--- Prompt ---
If a record holds a picture, omit that picture and copy everything else exactly.

Dataset content START

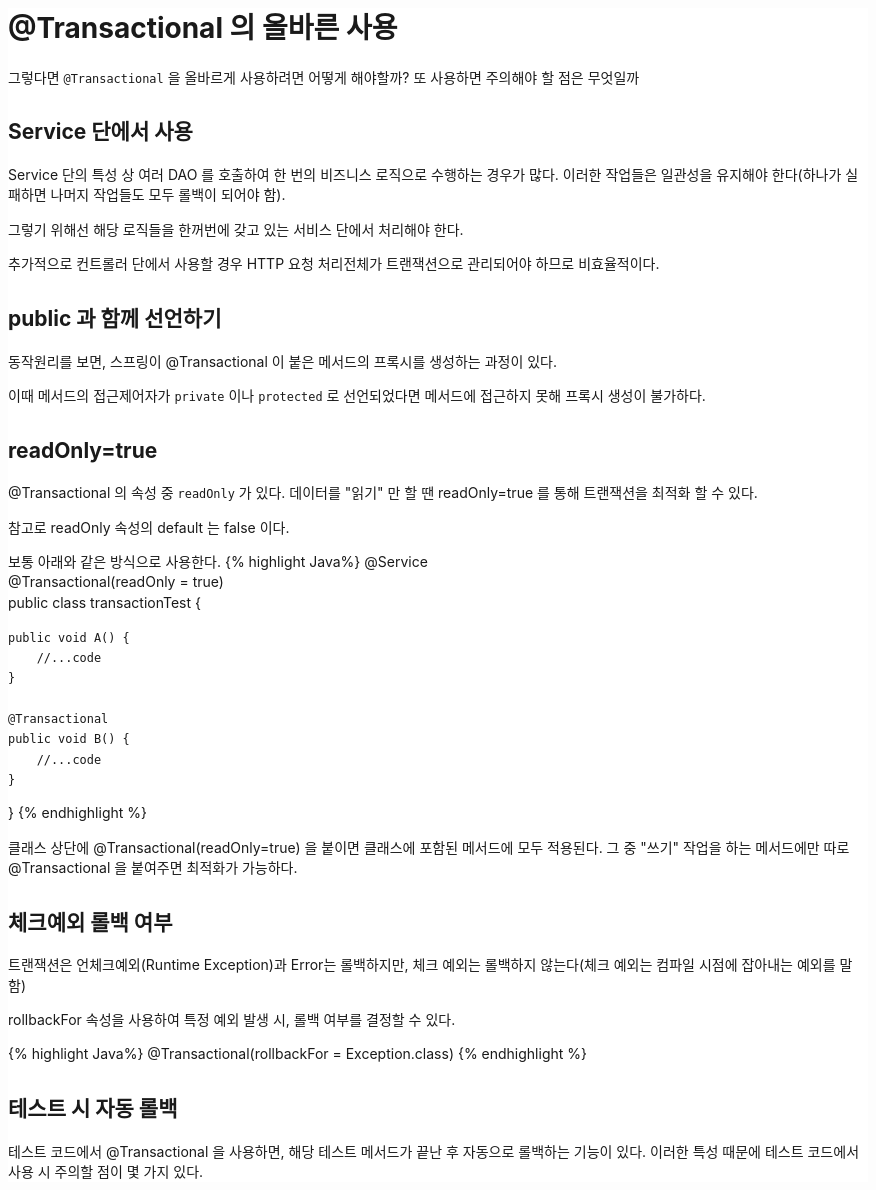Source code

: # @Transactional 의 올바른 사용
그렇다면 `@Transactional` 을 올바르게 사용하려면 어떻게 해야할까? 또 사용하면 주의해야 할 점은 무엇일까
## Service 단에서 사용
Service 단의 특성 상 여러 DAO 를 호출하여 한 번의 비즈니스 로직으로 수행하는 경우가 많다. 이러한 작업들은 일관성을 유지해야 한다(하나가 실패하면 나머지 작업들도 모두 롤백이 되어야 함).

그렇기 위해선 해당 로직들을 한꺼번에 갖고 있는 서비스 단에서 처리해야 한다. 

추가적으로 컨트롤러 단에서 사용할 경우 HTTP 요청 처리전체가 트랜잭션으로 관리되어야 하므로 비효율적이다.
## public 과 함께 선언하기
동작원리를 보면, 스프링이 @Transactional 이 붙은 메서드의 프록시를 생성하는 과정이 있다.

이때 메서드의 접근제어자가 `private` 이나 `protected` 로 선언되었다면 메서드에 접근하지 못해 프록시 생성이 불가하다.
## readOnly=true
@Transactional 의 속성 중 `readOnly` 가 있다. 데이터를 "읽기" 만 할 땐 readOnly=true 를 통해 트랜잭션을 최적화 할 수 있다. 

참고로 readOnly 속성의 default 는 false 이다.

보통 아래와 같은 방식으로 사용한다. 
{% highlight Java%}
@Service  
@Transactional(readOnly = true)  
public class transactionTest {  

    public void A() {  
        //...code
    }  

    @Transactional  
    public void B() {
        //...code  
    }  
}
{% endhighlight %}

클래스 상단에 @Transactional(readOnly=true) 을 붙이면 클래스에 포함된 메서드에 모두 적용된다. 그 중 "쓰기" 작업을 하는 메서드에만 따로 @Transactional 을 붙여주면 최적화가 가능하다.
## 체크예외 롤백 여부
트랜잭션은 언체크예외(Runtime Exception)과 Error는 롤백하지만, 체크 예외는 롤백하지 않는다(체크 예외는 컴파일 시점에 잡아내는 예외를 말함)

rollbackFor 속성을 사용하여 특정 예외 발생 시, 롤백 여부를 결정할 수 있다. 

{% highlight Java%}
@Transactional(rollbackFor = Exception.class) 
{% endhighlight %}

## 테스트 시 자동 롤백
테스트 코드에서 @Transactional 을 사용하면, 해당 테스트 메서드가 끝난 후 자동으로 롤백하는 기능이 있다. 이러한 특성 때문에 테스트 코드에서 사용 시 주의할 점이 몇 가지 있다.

Dataset content END

--- Written solution ---
Source code

: # @Transactional 의 올바른 사용
그렇다면 `@Transactional` 을 올바르게 사용하려면 어떻게 해야할까? 또 사용하면 주의해야 할 점은 무엇일까
## Service 단에서 사용
Service 단의 특성 상 여러 DAO 를 호출하여 한 번의 비즈니스 로직으로 수행하는 경우가 많다. 이러한 작업들은 일관성을 유지해야 한다(하나가 실패하면 나머지 작업들도 모두 롤백이 되어야 함).

그렇기 위해선 해당 로직들을 한꺼번에 갖고 있는 서비스 단에서 처리해야 한다. 

추가적으로 컨트롤러 단에서 사용할 경우 HTTP 요청 처리전체가 트랜잭션으로 관리되어야 하므로 비효율적이다.
## public 과 함께 선언하기
동작원리를 보면, 스프링이 @Transactional 이 붙은 메서드의 프록시를 생성하는 과정이 있다.

이때 메서드의 접근제어자가 `private` 이나 `protected` 로 선언되었다면 메서드에 접근하지 못해 프록시 생성이 불가하다.
## readOnly=true
@Transactional 의 속성 중 `readOnly` 가 있다. 데이터를 "읽기" 만 할 땐 readOnly=true 를 통해 트랜잭션을 최적화 할 수 있다. 

참고로 readOnly 속성의 default 는 false 이다.

보통 아래와 같은 방식으로 사용한다. 
{% highlight Java%}
@Service  
@Transactional(readOnly = true)  
public class transactionTest {  

    public void A() {  
        //...code
    }  

    @Transactional  
    public void B() {
        //...code  
    }  
}
{% endhighlight %}

클래스 상단에 @Transactional(readOnly=true) 을 붙이면 클래스에 포함된 메서드에 모두 적용된다. 그 중 "쓰기" 작업을 하는 메서드에만 따로 @Transactional 을 붙여주면 최적화가 가능하다.
## 체크예외 롤백 여부
트랜잭션은 언체크예외(Runtime Exception)과 Error는 롤백하지만, 체크 예외는 롤백하지 않는다(체크 예외는 컴파일 시점에 잡아내는 예외를 말함)

rollbackFor 속성을 사용하여 특정 예외 발생 시, 롤백 여부를 결정할 수 있다. 

{% highlight Java%}
@Transactional(rollbackFor = Exception.class) 
{% endhighlight %}

## 테스트 시 자동 롤백
테스트 코드에서 @Transactional 을 사용하면, 해당 테스트 메서드가 끝난 후 자동으로 롤백하는 기능이 있다. 이러한 특성 때문에 테스트 코드에서 사용 시 주의할 점이 몇 가지 있다.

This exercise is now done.